What you will do: Copy out every one of the entries below word for word, leaving out the pictures.

Given data:
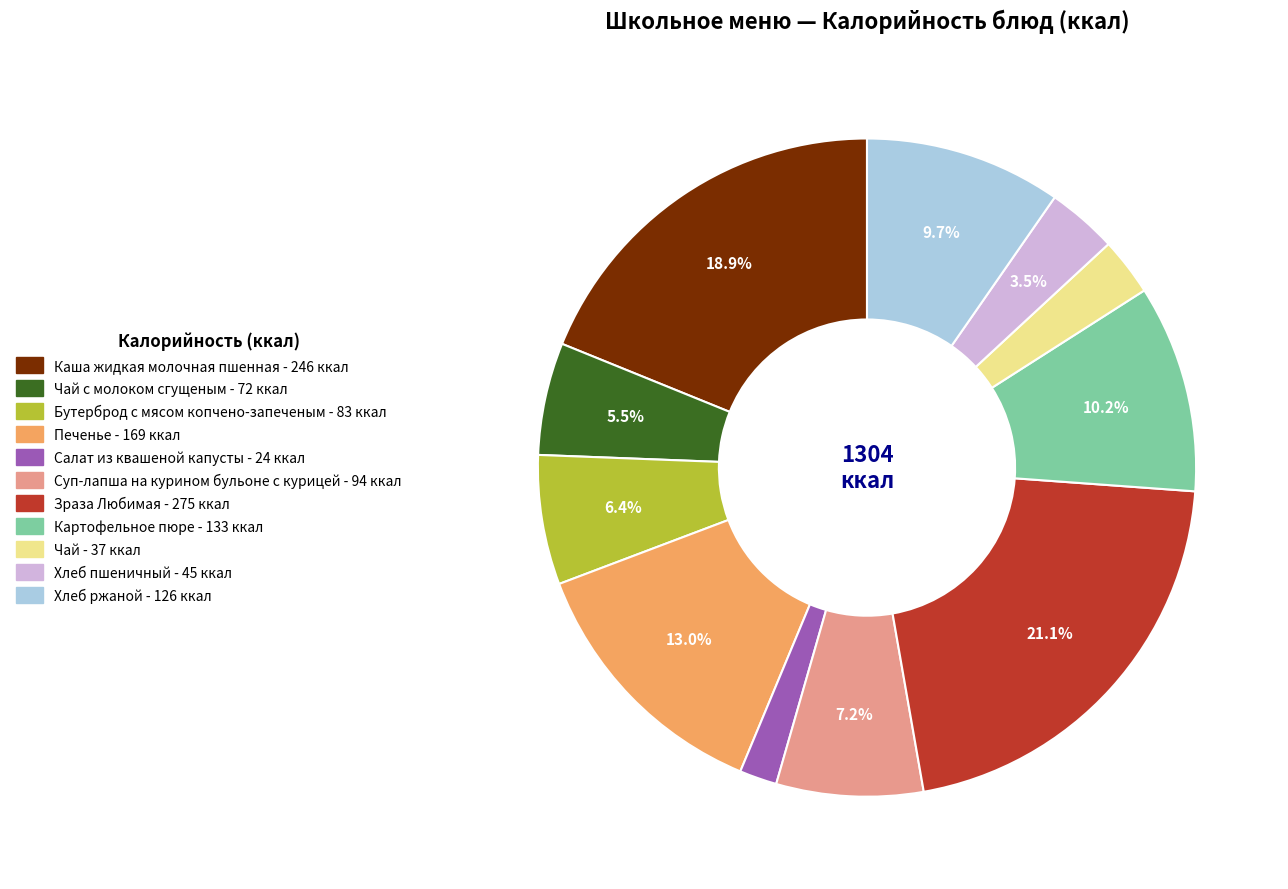

Does any single category account for the majority?

No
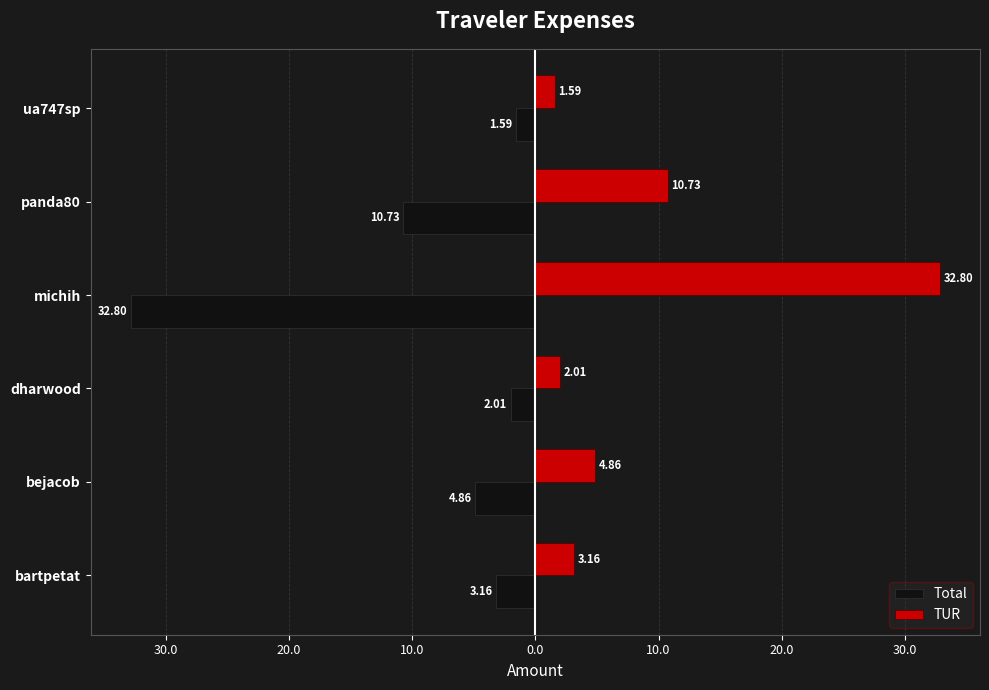

What are all the series names shown in the legend?

Total, TUR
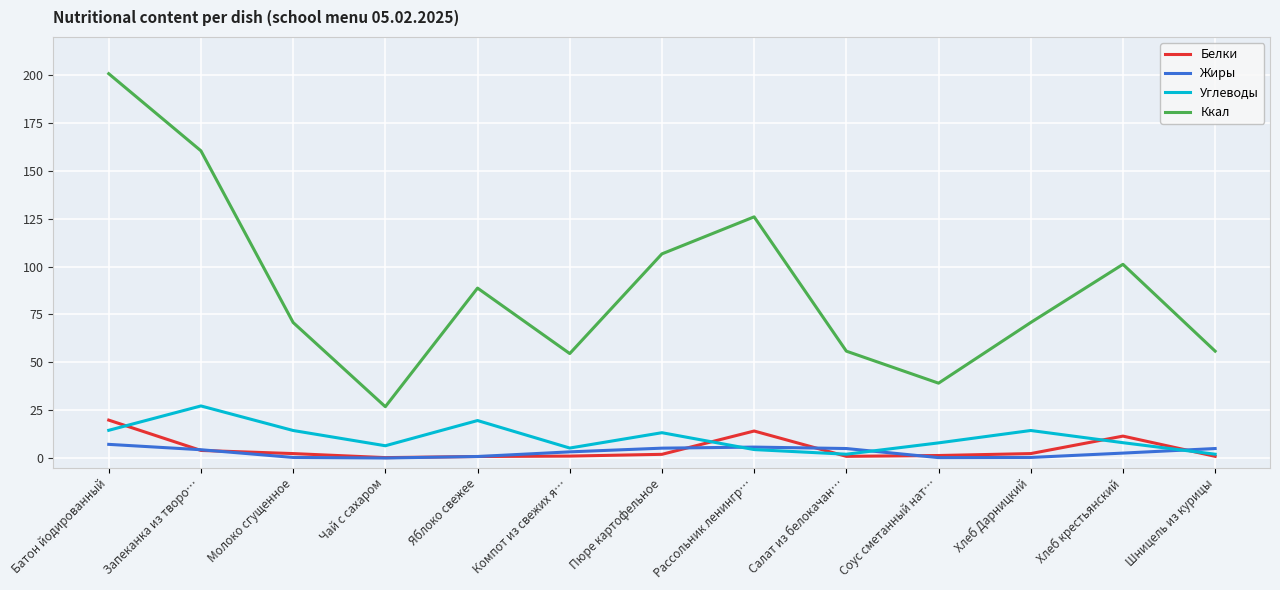

What is the highest value of the Углеводы series?

27.2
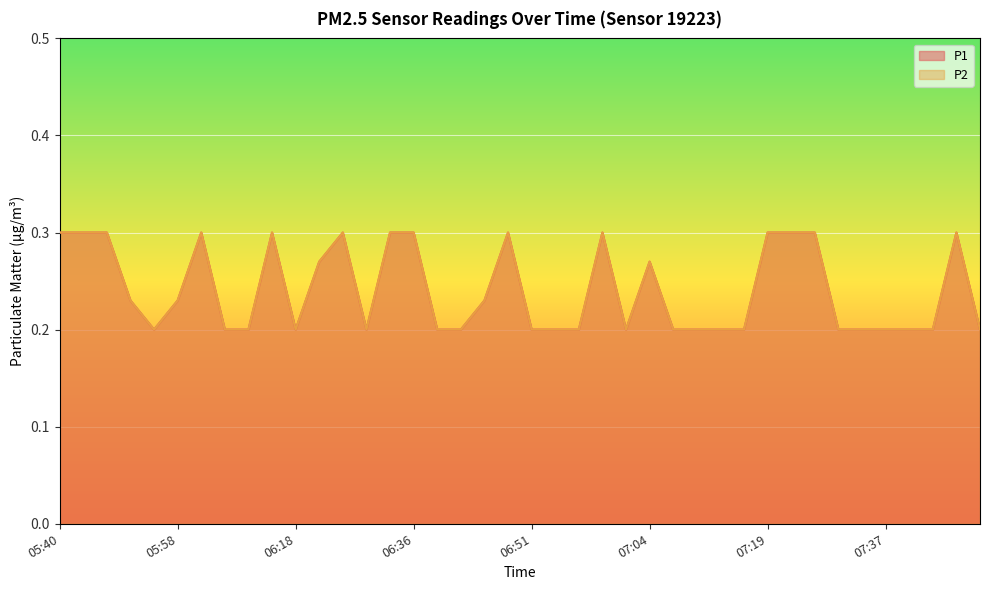

How many lines are shown in the chart?

2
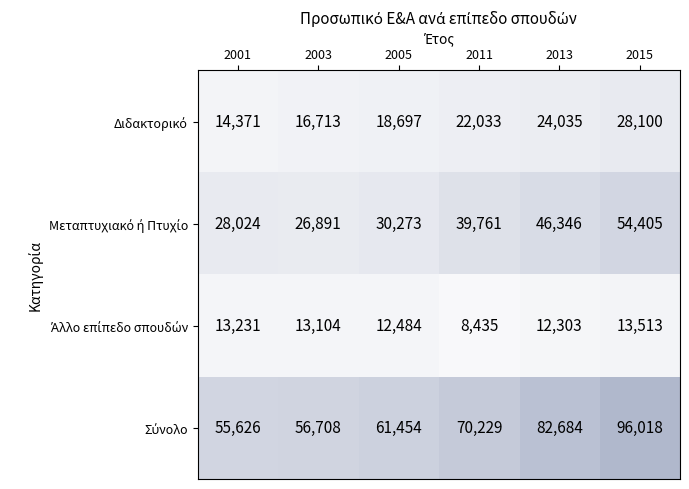

At which category does the chart reach its peak across all series?

2015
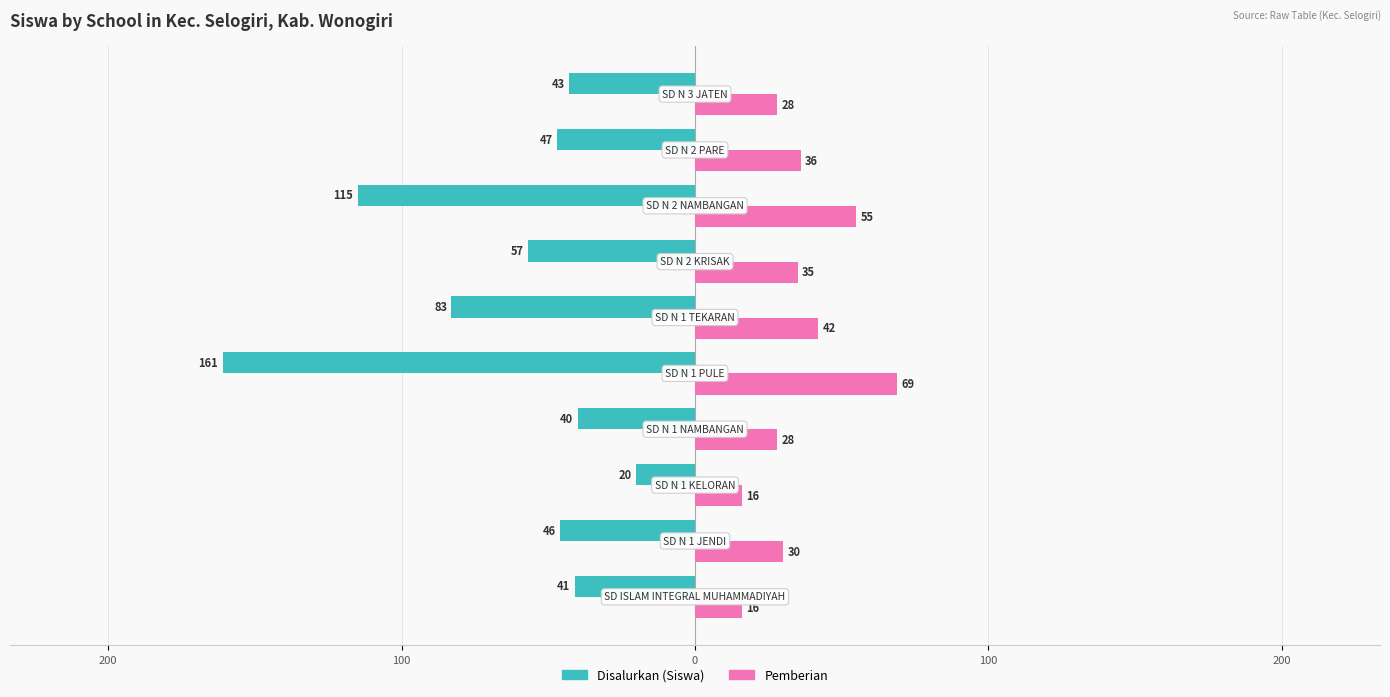

What is the average value of the Disalurkan (Siswa) series?

-65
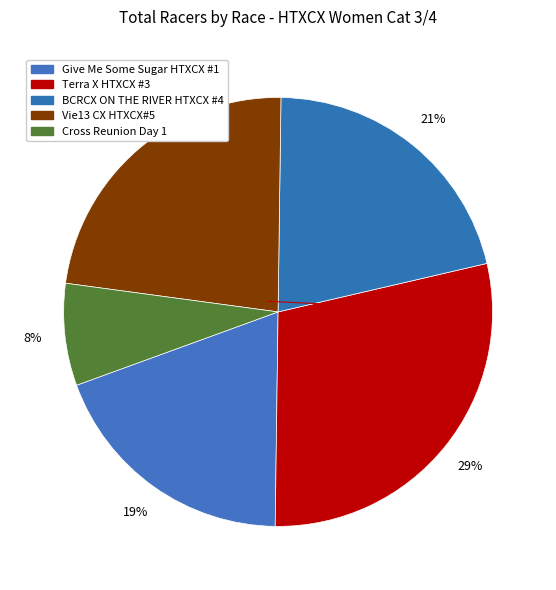

Which category has the biggest portion of the pie?

Terra X HTXCX #3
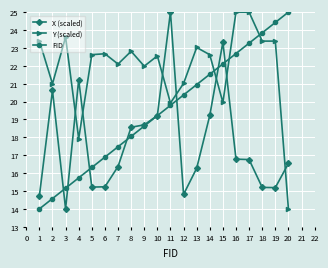

What is the spread (max minus min) of values at 18?

8.6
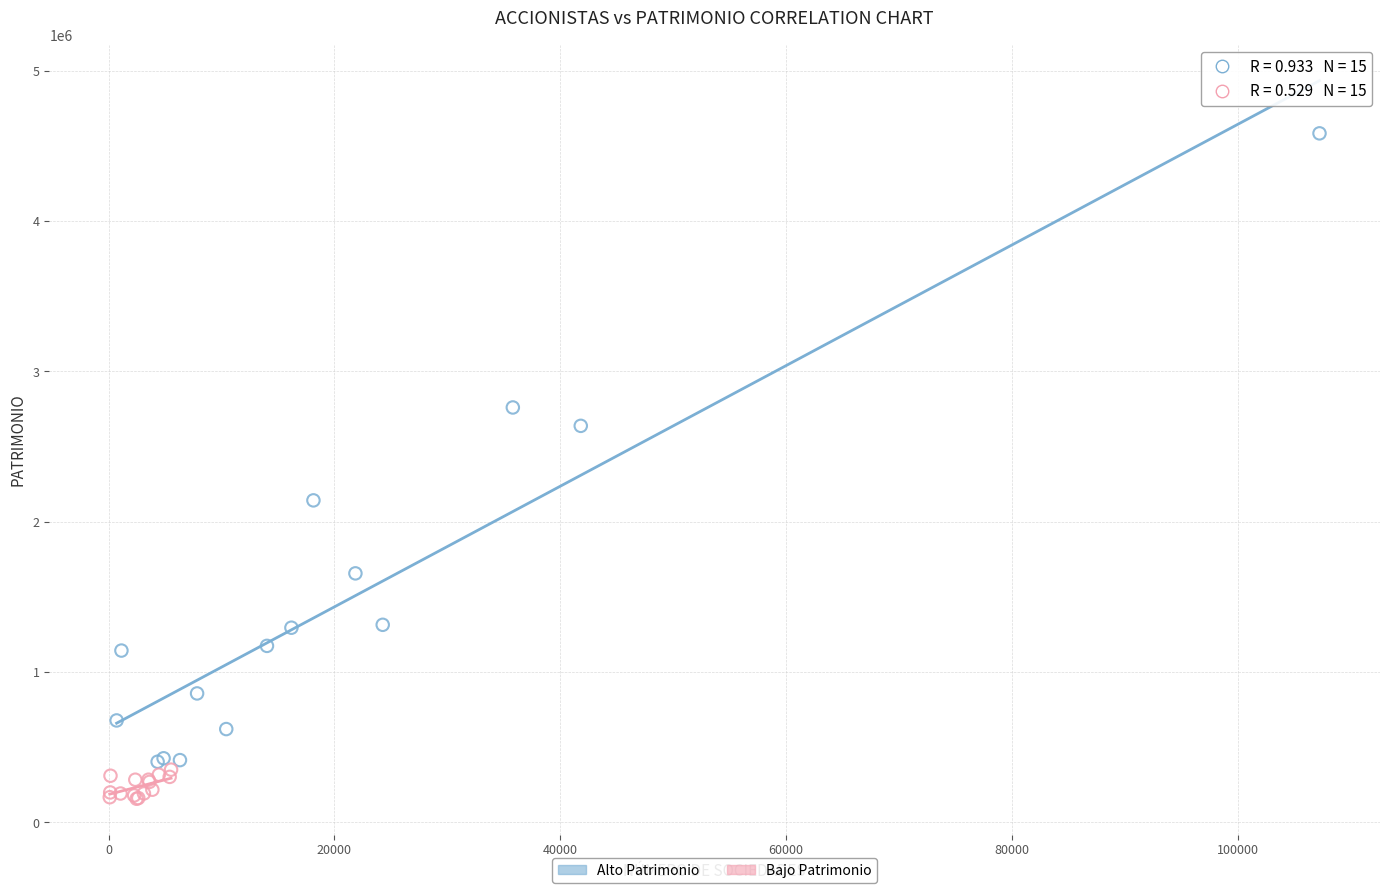

Which series has the widest spread of Y values?

Alto Patrimonio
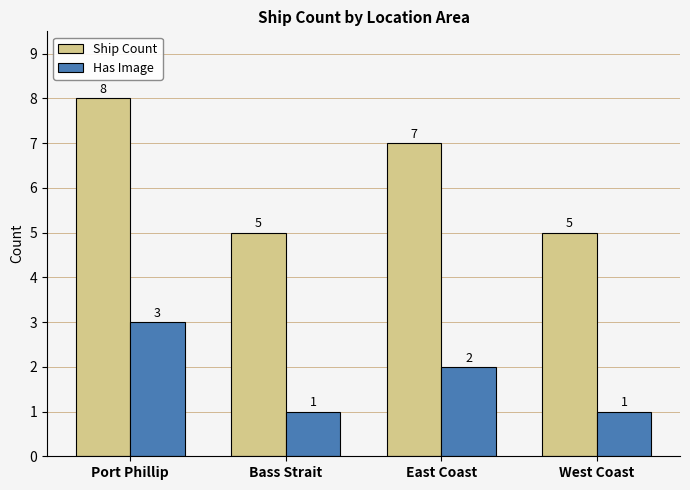

What is the difference between the Has Image values at Port Phillip and Bass Strait?

2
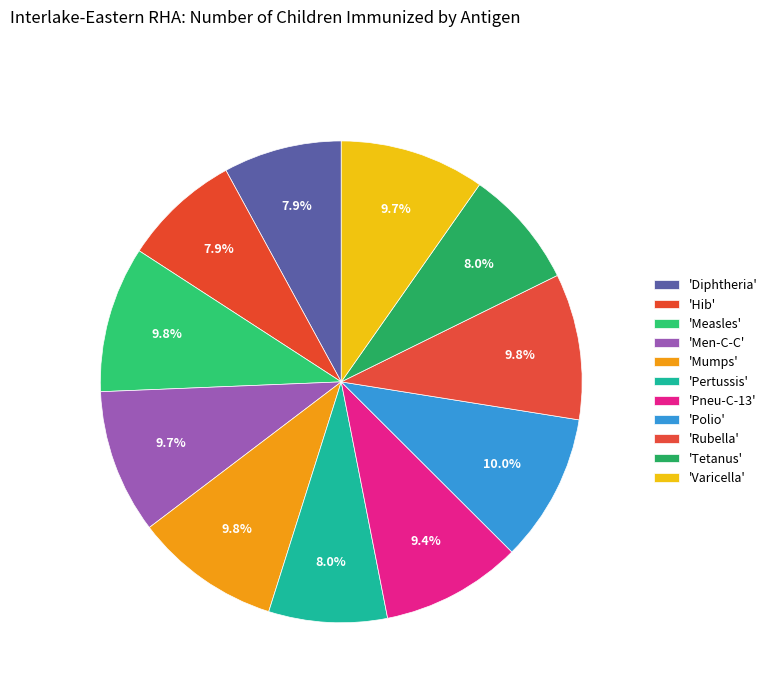

How many segments does this pie chart have?

11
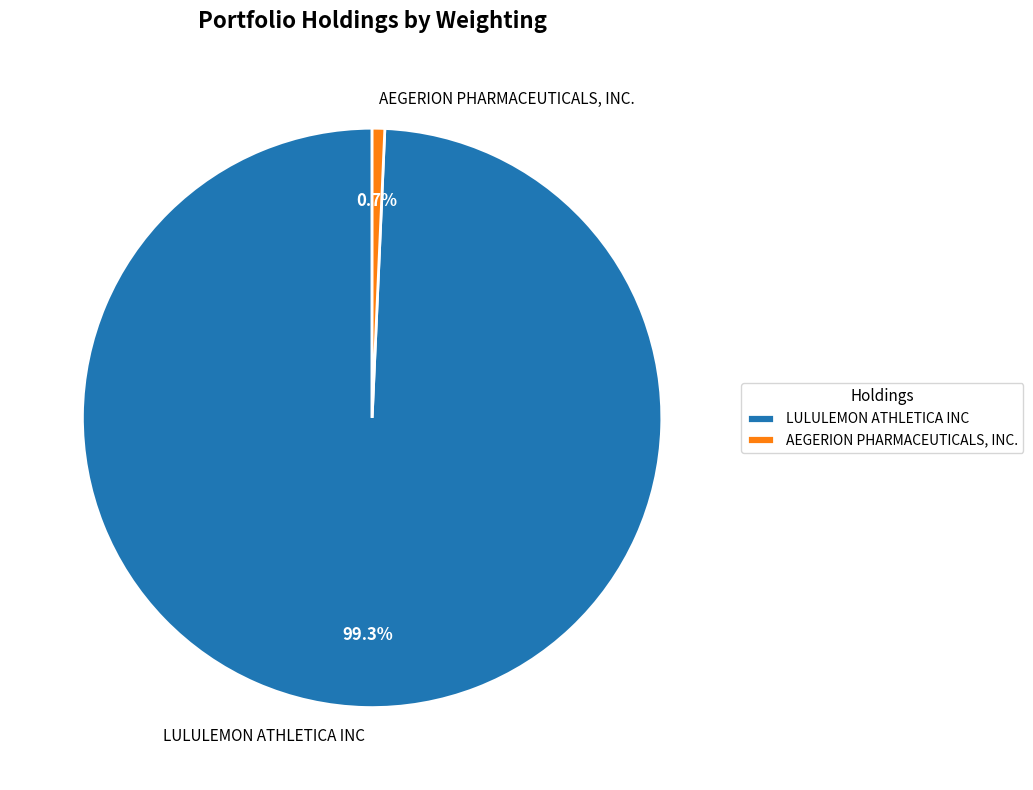

What percentage is the AEGERION PHARMACEUTICALS, INC. slice, to the nearest percent?

1%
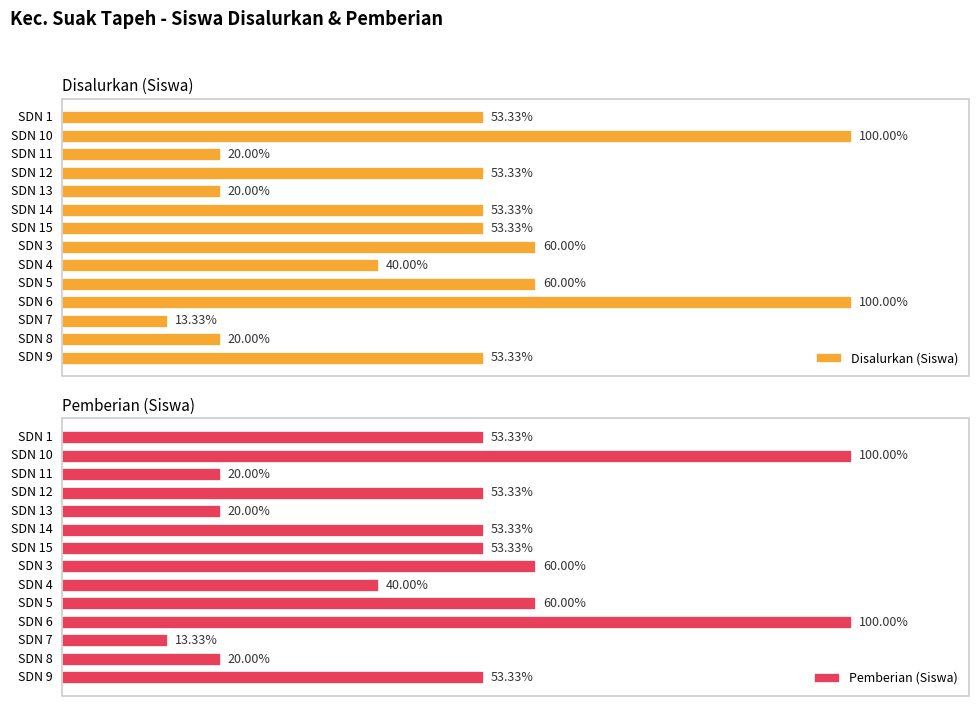

Which series has the widest spread of values?

Disalurkan (Siswa)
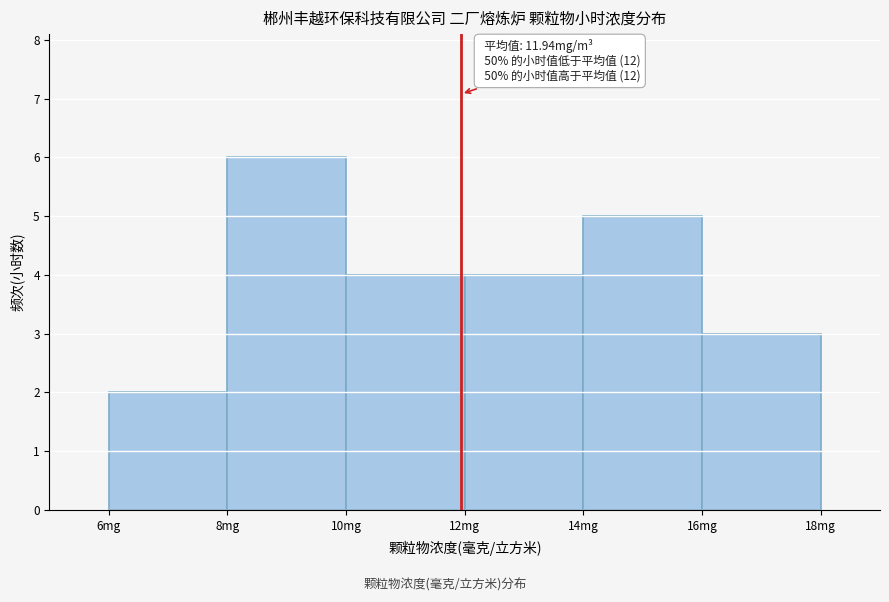

Over which range of the x-axis is the bar tallest?

8 to 10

Answer to this task:
Does any single category account for the majority?

No

What are all the series names shown in the legend?

Total, TUR

What is the highest value of the Углеводы series?

27.2

How many lines are shown in the chart?

2

At which category does the chart reach its peak across all series?

2015

What is the average value of the Disalurkan (Siswa) series?

-65

Which category has the biggest portion of the pie?

Terra X HTXCX #3

What is the spread (max minus min) of values at 18?

8.6

Which series has the widest spread of Y values?

Alto Patrimonio

What is the difference between the Has Image values at Port Phillip and Bass Strait?

2

How many segments does this pie chart have?

11

What percentage is the AEGERION PHARMACEUTICALS, INC. slice, to the nearest percent?

1%

Which series has the widest spread of values?

Disalurkan (Siswa)

Over which range of the x-axis is the bar tallest?

8 to 10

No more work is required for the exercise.